This was going to be a column about Dwight Howard. He is an excellent player. A potential Hall of Fame talent. He is very popular, has lots of Twitter followers, has been on the cover of our magazine several times and many, many fans in Orlando worry that he will soon be a former citizen of their fine city. Like Timberlake and Gosling or XTina or the dudes from that show about the making of the boy band with the guy who eventually had a show about coming back after the boy band flamed out, Howard is destined to see that his star cannot shine bright enough inside the Magic Kingdom.
I was supposed to speculate about where he will go and examine how that is affecting the NBA's futures market. To be honest, right now, Howard is as relevant to bookmakers and NBA futures as I am, which is to say not at all.

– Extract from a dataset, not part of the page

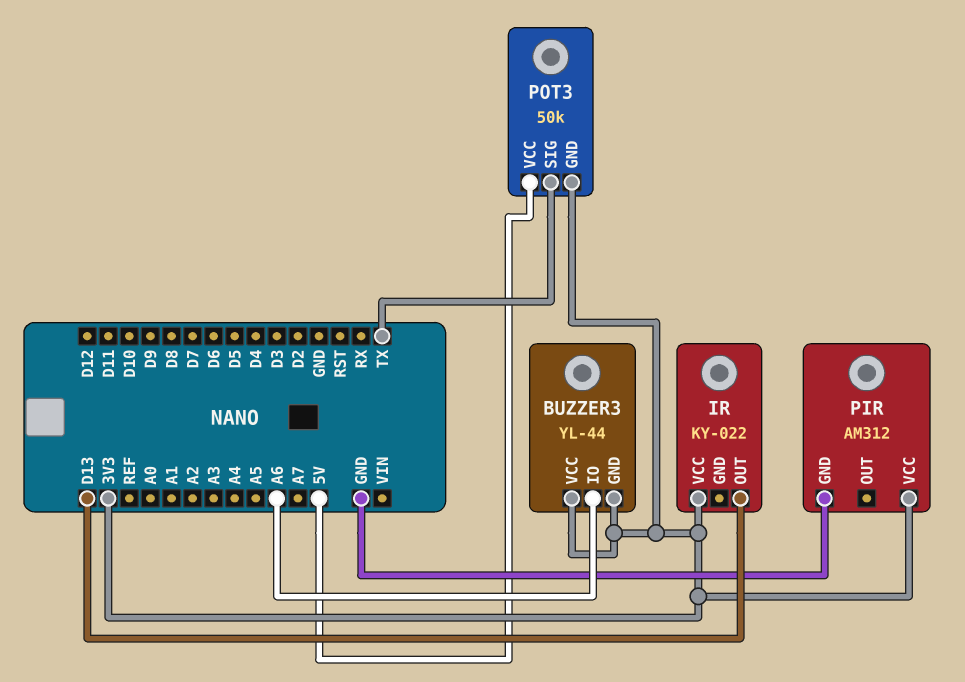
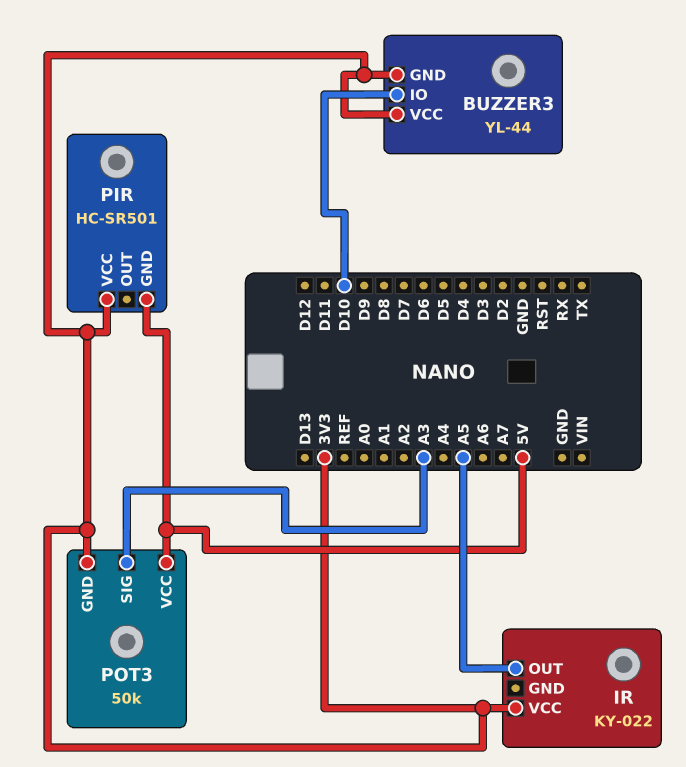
BUZZER3 pin IO: A6 -> D10
IR pin OUT: D13 -> A5
PIR: AM312 -> HC-SR501
PIR pin GND: GND -> 5V
POT3 pin SIG: TX -> A3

The talk of where Peyton Manning may end up is, after a couple weeks of stagnancy, impacting bookmakers more than any trade talk about Howard. Miami Dolphins prices have dropped from 50-1 to 30-1. The Cardinals have dropped from 25-1 to 5-1. Even the Seattle Seahawks, a long shot, have gone from unlisted to 10-1. Anyone who Manning might have thought about while under the knife for one of his four-and-counting surgeries is getting action.
But no one is moving the futures of the Bulls or the Lakers or even the Nets just because there are rumors circulating that Howard might end up there. And if he does eventually get traded, it's only New Jersey, which is in triple digits to win the title, that will be dramatically impacted. How much shorter can the Bulls go?